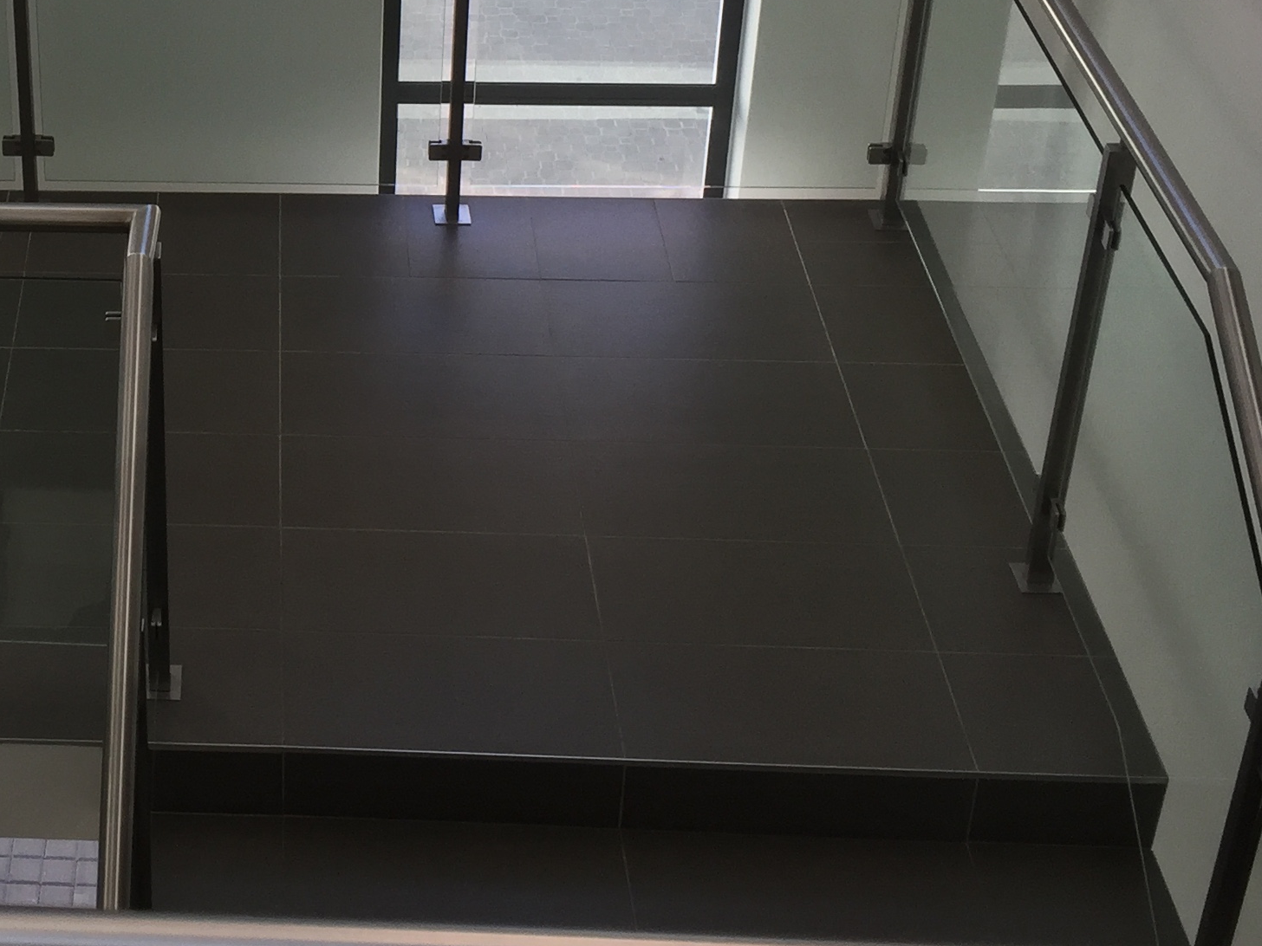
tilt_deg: -27.7
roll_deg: +1.7
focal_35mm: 65
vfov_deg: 21.9
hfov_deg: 28.4
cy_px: 53
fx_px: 2370
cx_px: 68
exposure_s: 1/100
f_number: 2.2
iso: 50
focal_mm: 4.15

::::

### WHAT THE TASK ASKS
Restate all of the material above word for word, excluding the pictures.

### EXERCISE ANSWER
tilt_deg: -27.7
roll_deg: +1.7
focal_35mm: 65
vfov_deg: 21.9
hfov_deg: 28.4
cy_px: 53
fx_px: 2370
cx_px: 68
exposure_s: 1/100
f_number: 2.2
iso: 50
focal_mm: 4.15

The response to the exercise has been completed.